[[ DATASET open ]]

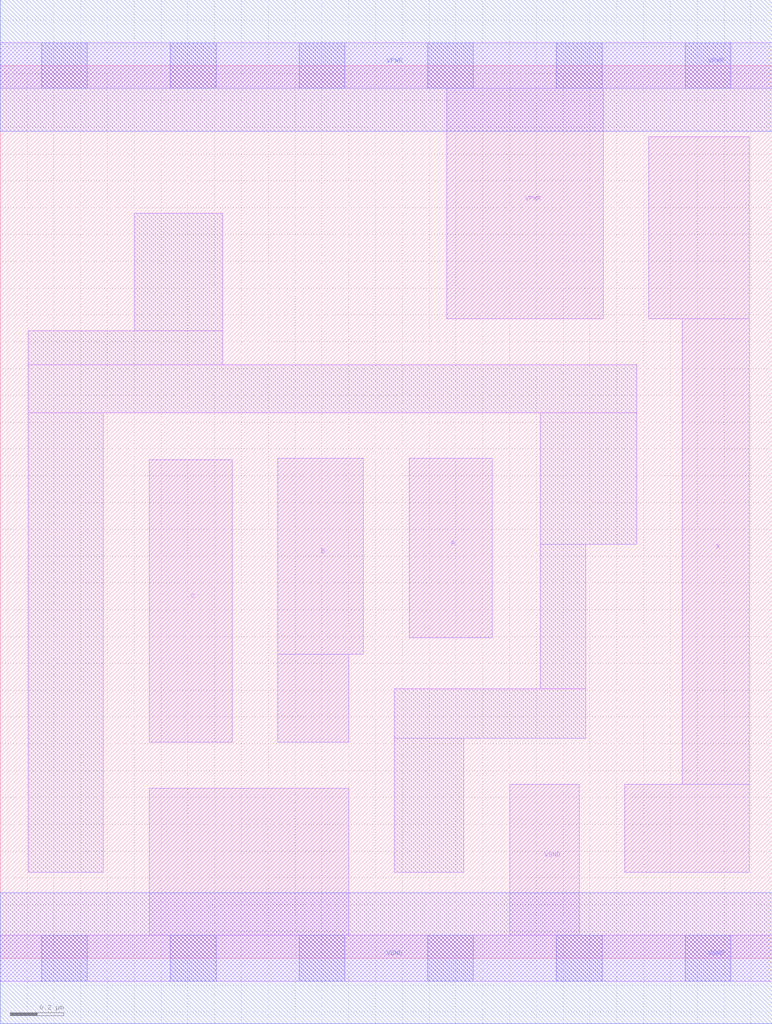
<source format=lef>
# Copyright 2020 The SkyWater PDK Authors
#
# Licensed under the Apache License, Version 2.0 (the "License");
# you may not use this file except in compliance with the License.
# You may obtain a copy of the License at
#
#     https://www.apache.org/licenses/LICENSE-2.0
#
# Unless required by applicable law or agreed to in writing, software
# distributed under the License is distributed on an "AS IS" BASIS,
# WITHOUT WARRANTIES OR CONDITIONS OF ANY KIND, either express or implied.
# See the License for the specific language governing permissions and
# limitations under the License.
#
# SPDX-License-Identifier: Apache-2.0

VERSION 5.7 ;
  NAMESCASESENSITIVE ON ;
  NOWIREEXTENSIONATPIN ON ;
  DIVIDERCHAR "/" ;
  BUSBITCHARS "[]" ;
UNITS
  DATABASE MICRONS 200 ;
END UNITS
MACRO sky130_fd_sc_lp__or3_0
  CLASS CORE ;
  SOURCE USER ;
  FOREIGN sky130_fd_sc_lp__or3_0 ;
  ORIGIN  0.000000  0.000000 ;
  SIZE  2.880000 BY  3.330000 ;
  SYMMETRY X Y R90 ;
  SITE unit ;
  PIN A
    ANTENNAGATEAREA  0.126000 ;
    DIRECTION INPUT ;
    USE SIGNAL ;
    PORT
      LAYER li1 ;
        RECT 1.525000 1.195000 1.835000 1.865000 ;
    END
  END A
  PIN B
    ANTENNAGATEAREA  0.126000 ;
    DIRECTION INPUT ;
    USE SIGNAL ;
    PORT
      LAYER li1 ;
        RECT 1.035000 0.805000 1.300000 1.135000 ;
        RECT 1.035000 1.135000 1.355000 1.865000 ;
    END
  END B
  PIN C
    ANTENNAGATEAREA  0.126000 ;
    DIRECTION INPUT ;
    USE SIGNAL ;
    PORT
      LAYER li1 ;
        RECT 0.555000 0.805000 0.865000 1.860000 ;
    END
  END C
  PIN X
    ANTENNADIFFAREA  0.297700 ;
    DIRECTION OUTPUT ;
    USE SIGNAL ;
    PORT
      LAYER li1 ;
        RECT 2.330000 0.320000 2.795000 0.650000 ;
        RECT 2.420000 2.385000 2.795000 3.065000 ;
        RECT 2.545000 0.650000 2.795000 2.385000 ;
    END
  END X
  PIN VGND
    DIRECTION INOUT ;
    USE GROUND ;
    PORT
      LAYER li1 ;
        RECT 0.000000 -0.085000 2.880000 0.085000 ;
        RECT 0.555000  0.085000 1.300000 0.635000 ;
        RECT 1.900000  0.085000 2.160000 0.650000 ;
      LAYER mcon ;
        RECT 0.155000 -0.085000 0.325000 0.085000 ;
        RECT 0.635000 -0.085000 0.805000 0.085000 ;
        RECT 1.115000 -0.085000 1.285000 0.085000 ;
        RECT 1.595000 -0.085000 1.765000 0.085000 ;
        RECT 2.075000 -0.085000 2.245000 0.085000 ;
        RECT 2.555000 -0.085000 2.725000 0.085000 ;
      LAYER met1 ;
        RECT 0.000000 -0.245000 2.880000 0.245000 ;
    END
  END VGND
  PIN VPWR
    DIRECTION INOUT ;
    USE POWER ;
    PORT
      LAYER li1 ;
        RECT 0.000000 3.245000 2.880000 3.415000 ;
        RECT 1.665000 2.385000 2.250000 3.245000 ;
      LAYER mcon ;
        RECT 0.155000 3.245000 0.325000 3.415000 ;
        RECT 0.635000 3.245000 0.805000 3.415000 ;
        RECT 1.115000 3.245000 1.285000 3.415000 ;
        RECT 1.595000 3.245000 1.765000 3.415000 ;
        RECT 2.075000 3.245000 2.245000 3.415000 ;
        RECT 2.555000 3.245000 2.725000 3.415000 ;
      LAYER met1 ;
        RECT 0.000000 3.085000 2.880000 3.575000 ;
    END
  END VPWR
  OBS
    LAYER li1 ;
      RECT 0.105000 0.320000 0.385000 2.035000 ;
      RECT 0.105000 2.035000 2.375000 2.215000 ;
      RECT 0.105000 2.215000 0.830000 2.340000 ;
      RECT 0.500000 2.340000 0.830000 2.780000 ;
      RECT 1.470000 0.320000 1.730000 0.820000 ;
      RECT 1.470000 0.820000 2.185000 1.005000 ;
      RECT 2.015000 1.005000 2.185000 1.545000 ;
      RECT 2.015000 1.545000 2.375000 2.035000 ;
  END
END sky130_fd_sc_lp__or3_0

</source>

[[ DATASET closed ]]

#### EXERCISE PROMPT
Leave out the pictures and repeat the lines from the start of the material through the line with "# Unless required", inclusive.

#### ANSWER SPACE
<source format=lef>
# Copyright 2020 The SkyWater PDK Authors
#
# Licensed under the Apache License, Version 2.0 (the "License");
# you may not use this file except in compliance with the License.
# You may obtain a copy of the License at
#
#     https://www.apache.org/licenses/LICENSE-2.0
#
# Unless required by applicable law or agreed to in writing, software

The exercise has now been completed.